Continue the news report on Kathleen Sebelius accepting the Health and Human Services post, starting where the text stops.

··· SELECTED EXTRACT

Kansas Gov. Kathleen Sebelius on Saturday accepted President Obama's request to become his Health and Human Services secretary, stepping into a central role in the new administration's ambitious effort to overhaul the nation's healthcare system.
The White House is to convene a summit on healthcare in a few days, an early step in Obama's plan to vastly expand the reach of the nation's healthcare system.
A formal announcement of her nomination is planned Monday.
The summit, the first in a series of open meetings planned around the country, is intended to call attention to problems in the nation's system, including soaring costs and big coverage gaps -- with the hope of rallying public support to counter expected opposition.
Similar to last week's summit on fiscal responsibility, the health session will open with remarks by Obama and then divide into working groups run by administration officials.
In his budget proposal unveiled last week, Obama set aside $634 billion for a new healthcare reserve fund that over the next decade would serve as a substantial down payment on the cost of moving the country closer to universal health coverage. About 46 million people in America lack healthcare coverage, a number likely to grow as the economic downturn throws more out of work.
If confirmed by the Senate, Sebelius would fill a key Cabinet position originally intended for Tom Daschle, a South Dakota Democrat who withdrew from consideration last month over his failure to pay $146,000 in back taxes and interest before he was nominated.
The withdrawal of Daschle, a former Senate majority leader versed in the intricate ways not only of Congress but of the nation's $2.3-trillion healthcare system, was a blow to the administration. Steering the costly healthcare agenda will be complicated and politically charged.
Sebelius would inherit a department of 65,000 employees responsible for public health, food safety, scientific research and the administration of the Medicare and Medicaid, which serve 90 million Americans.

······
··· DATA FOR ANALYSIS

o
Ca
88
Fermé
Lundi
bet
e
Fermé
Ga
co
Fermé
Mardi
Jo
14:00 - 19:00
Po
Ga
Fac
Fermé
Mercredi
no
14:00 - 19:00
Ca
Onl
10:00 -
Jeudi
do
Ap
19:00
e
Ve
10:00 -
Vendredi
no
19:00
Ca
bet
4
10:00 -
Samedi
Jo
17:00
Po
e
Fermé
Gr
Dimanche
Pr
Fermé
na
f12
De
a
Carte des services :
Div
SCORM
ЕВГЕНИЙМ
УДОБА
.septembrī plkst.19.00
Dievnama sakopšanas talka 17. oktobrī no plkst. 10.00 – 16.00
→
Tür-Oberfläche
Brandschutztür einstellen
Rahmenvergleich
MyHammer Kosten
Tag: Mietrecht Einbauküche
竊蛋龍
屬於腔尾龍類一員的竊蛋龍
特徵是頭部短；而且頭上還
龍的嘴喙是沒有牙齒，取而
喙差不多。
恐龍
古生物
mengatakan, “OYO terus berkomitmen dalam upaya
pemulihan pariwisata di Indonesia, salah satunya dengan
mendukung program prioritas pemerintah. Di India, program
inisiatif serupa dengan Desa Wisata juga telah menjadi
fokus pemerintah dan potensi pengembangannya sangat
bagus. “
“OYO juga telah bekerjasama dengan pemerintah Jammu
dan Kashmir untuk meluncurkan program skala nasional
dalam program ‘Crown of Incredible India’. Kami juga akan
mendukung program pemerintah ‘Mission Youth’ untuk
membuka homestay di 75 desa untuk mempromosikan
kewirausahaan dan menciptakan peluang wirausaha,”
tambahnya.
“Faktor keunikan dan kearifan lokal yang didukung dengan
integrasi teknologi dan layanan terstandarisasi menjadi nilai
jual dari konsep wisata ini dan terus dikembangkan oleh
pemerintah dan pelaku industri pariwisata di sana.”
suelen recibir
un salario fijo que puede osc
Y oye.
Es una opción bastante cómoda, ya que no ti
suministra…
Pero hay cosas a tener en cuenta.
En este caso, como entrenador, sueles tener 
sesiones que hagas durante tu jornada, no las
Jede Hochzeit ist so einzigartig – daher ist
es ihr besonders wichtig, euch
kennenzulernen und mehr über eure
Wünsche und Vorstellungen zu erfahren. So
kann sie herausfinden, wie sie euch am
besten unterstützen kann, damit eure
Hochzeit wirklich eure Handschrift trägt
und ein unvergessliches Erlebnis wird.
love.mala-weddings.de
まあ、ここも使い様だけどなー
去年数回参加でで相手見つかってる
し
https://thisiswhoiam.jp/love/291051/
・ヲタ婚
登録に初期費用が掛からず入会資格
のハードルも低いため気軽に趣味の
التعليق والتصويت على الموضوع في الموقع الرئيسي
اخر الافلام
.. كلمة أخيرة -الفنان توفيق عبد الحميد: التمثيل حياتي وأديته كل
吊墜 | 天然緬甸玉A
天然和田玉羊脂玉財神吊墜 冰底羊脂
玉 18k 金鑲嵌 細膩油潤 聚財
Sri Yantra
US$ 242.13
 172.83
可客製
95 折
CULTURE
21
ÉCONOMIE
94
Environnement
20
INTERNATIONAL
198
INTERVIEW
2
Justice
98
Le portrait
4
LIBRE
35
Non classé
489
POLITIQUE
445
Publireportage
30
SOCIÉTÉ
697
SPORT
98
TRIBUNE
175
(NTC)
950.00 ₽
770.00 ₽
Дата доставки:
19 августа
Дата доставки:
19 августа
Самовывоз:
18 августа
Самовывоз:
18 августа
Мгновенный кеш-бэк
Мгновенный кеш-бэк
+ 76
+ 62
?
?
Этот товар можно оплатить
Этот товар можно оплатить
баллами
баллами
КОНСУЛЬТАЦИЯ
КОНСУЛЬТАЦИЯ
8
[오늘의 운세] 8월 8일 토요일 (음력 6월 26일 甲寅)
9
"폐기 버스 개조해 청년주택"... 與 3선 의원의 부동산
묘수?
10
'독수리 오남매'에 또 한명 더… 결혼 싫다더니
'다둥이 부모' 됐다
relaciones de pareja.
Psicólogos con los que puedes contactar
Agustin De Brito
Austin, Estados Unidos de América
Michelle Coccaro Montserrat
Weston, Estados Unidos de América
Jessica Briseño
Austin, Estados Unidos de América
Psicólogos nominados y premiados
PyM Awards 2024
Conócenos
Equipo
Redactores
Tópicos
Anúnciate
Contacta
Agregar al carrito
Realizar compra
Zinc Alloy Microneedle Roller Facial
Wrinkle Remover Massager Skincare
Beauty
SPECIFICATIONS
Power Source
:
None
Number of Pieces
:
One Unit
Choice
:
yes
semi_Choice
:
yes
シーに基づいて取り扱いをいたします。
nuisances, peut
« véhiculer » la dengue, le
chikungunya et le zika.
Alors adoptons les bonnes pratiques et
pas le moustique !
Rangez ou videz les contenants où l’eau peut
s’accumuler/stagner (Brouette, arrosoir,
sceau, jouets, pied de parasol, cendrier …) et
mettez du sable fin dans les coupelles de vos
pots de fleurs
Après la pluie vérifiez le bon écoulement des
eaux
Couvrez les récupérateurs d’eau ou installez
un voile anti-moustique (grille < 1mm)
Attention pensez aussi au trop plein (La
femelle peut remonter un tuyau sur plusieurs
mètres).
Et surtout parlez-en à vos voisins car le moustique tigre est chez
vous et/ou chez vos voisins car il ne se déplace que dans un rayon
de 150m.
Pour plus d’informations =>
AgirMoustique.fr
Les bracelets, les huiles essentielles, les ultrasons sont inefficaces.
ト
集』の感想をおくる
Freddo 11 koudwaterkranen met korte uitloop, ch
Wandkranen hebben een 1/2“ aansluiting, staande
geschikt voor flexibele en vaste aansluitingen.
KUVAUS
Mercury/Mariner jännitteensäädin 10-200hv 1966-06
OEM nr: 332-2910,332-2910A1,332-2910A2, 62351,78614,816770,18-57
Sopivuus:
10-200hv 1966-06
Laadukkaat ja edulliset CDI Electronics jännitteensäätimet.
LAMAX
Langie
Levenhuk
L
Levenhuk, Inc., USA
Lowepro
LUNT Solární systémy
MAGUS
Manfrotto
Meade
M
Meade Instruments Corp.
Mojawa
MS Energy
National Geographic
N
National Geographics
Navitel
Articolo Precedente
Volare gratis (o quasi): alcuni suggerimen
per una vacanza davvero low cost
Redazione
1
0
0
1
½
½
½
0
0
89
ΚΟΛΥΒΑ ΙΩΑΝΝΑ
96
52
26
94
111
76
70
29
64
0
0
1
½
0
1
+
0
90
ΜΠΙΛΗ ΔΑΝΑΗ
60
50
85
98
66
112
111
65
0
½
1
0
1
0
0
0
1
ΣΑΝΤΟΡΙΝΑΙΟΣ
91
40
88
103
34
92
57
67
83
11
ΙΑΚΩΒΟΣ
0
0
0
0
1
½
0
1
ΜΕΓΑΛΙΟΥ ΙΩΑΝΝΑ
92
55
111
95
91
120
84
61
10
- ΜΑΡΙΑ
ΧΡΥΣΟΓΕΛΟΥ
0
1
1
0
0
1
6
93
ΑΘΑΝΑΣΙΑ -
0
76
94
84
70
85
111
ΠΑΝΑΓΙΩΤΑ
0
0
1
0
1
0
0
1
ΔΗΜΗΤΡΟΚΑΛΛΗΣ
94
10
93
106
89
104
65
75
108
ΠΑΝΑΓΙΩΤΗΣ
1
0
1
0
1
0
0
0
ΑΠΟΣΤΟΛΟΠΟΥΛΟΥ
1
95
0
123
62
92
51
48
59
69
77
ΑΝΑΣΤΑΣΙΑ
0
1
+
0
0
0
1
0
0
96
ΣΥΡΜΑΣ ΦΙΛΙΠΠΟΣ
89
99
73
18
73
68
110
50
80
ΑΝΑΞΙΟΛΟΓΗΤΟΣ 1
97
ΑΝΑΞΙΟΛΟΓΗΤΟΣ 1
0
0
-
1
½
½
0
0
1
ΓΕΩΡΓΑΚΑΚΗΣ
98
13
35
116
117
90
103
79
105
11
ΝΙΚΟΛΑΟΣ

······

THE ANSWER:
The solvency of those two programs is yet another worry confronting the administration, which has vowed to take on entitlement reform.
The department's budget, consumed largely by those two programs, exceeds $700 billion.
Sibelius' healthcare experience stems primarily from her eight years as Kansas insurance commissioner and her work as governor overseeing the Medicaid health program for the poor.
She tried unsuccessfully to expand health coverage in the state through higher cigarette taxes.
Under her watch, Kansas has added tens of thousands of low-income children to state health programs.
More than a month into the administration, few Obama appointees have been placed in the health agency, and the president has yet to name a chief for the major health agencies such as the Food and Drug Administration or the National Institutes of Health.
An administration source said Obama would probably nominate someone else for a second post Daschle had created for himself: director of a new White House Office of Health Reform.
One name mentioned for the job is former Clinton administration advisor Nancy-Ann DeParle, who would take over the effort to create, sell and implement the prospective healthcare overhaul.